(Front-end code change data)
Content starts

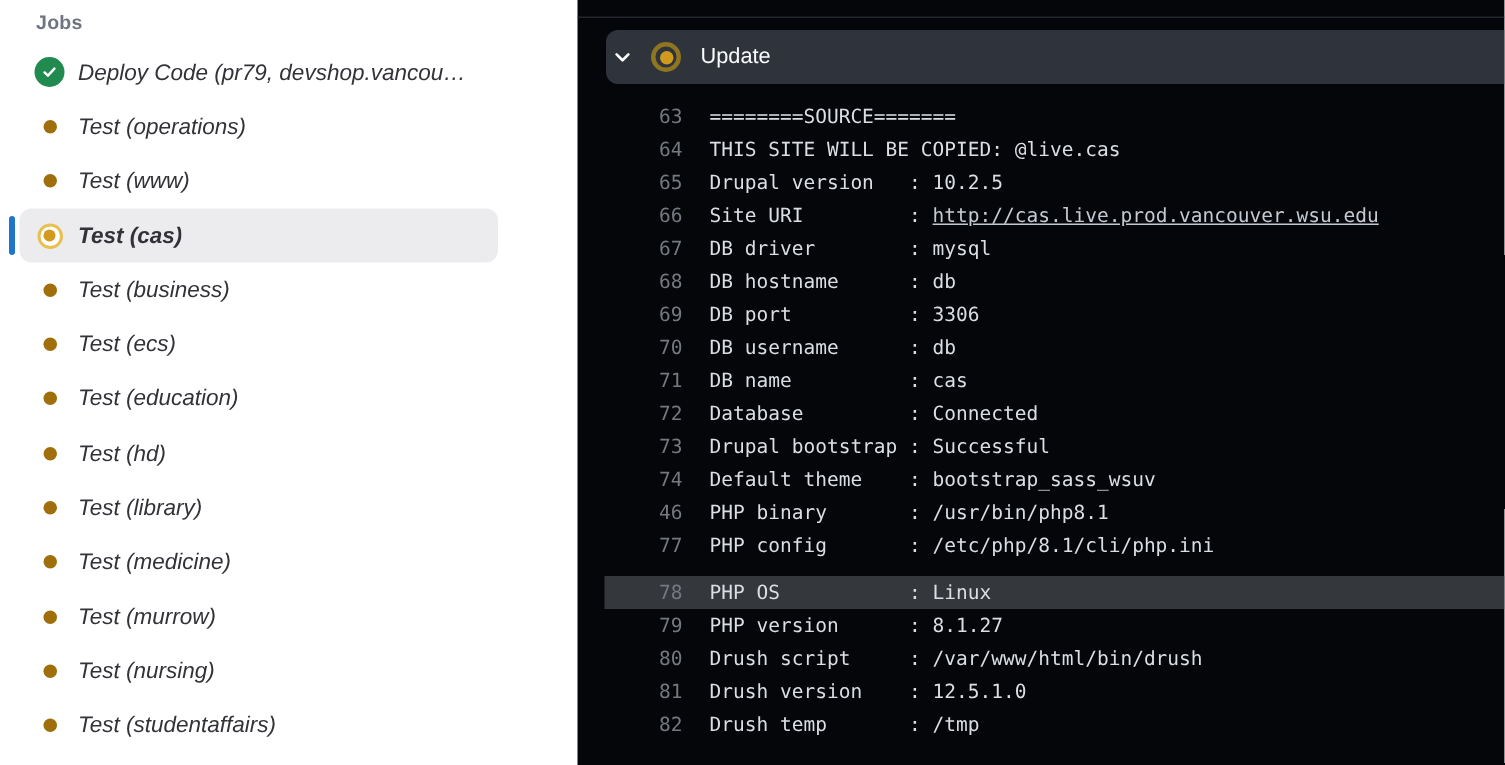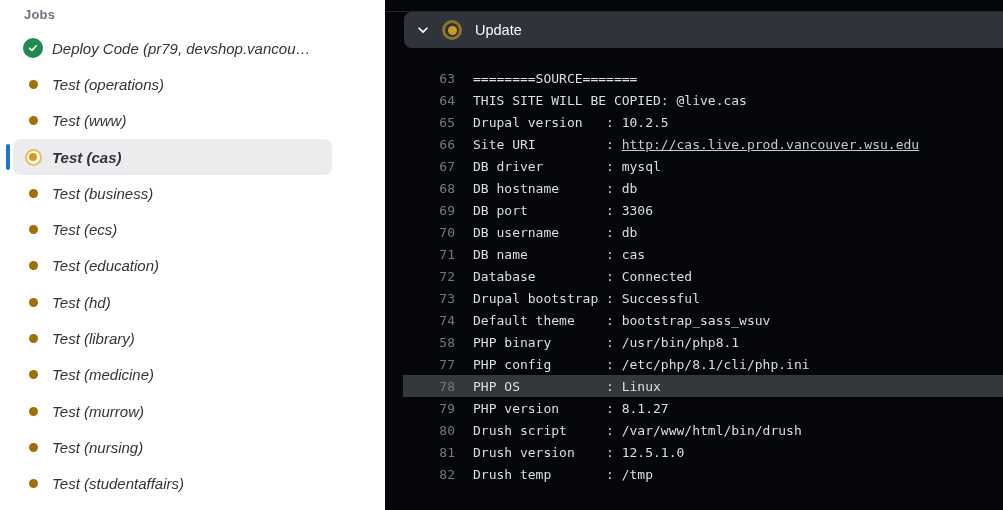--- a/index.html
+++ b/index.html
@@ -38,9 +38,9 @@
            overflow:hidden; }
   .panel-topline { position:absolute; top:11px; left:0; right:0; height:1px;
            background:#23262d; }
-  .update-bar { position:absolute; top:12px; left:19px; right:0; height:36px;
+  .update-bar { position:absolute; top:20px; left:19px; right:0; height:36px;
            background:#2f333c; border-radius:8px 0 0 8px; display:flex;
-           align-items:center; padding-left:11px; cursor:pointer; }
+           align-items:center; padding-left:3px; cursor:pointer; }
   .chev { width:16px; height:16px; display:flex; align-items:center;
            justify-content:center; }
   .st-running-dark { width:20px; height:20px; border-radius:50%;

Content ends

■ REQUIRED WORK ■
Make a copy of each line in the records that has the word "flex".

■ SOLUTION BELOW ■
            background:#2f333c; border-radius:8px 0 0 8px; display:flex;
   .chev { width:16px; height:16px; display:flex; align-items:center;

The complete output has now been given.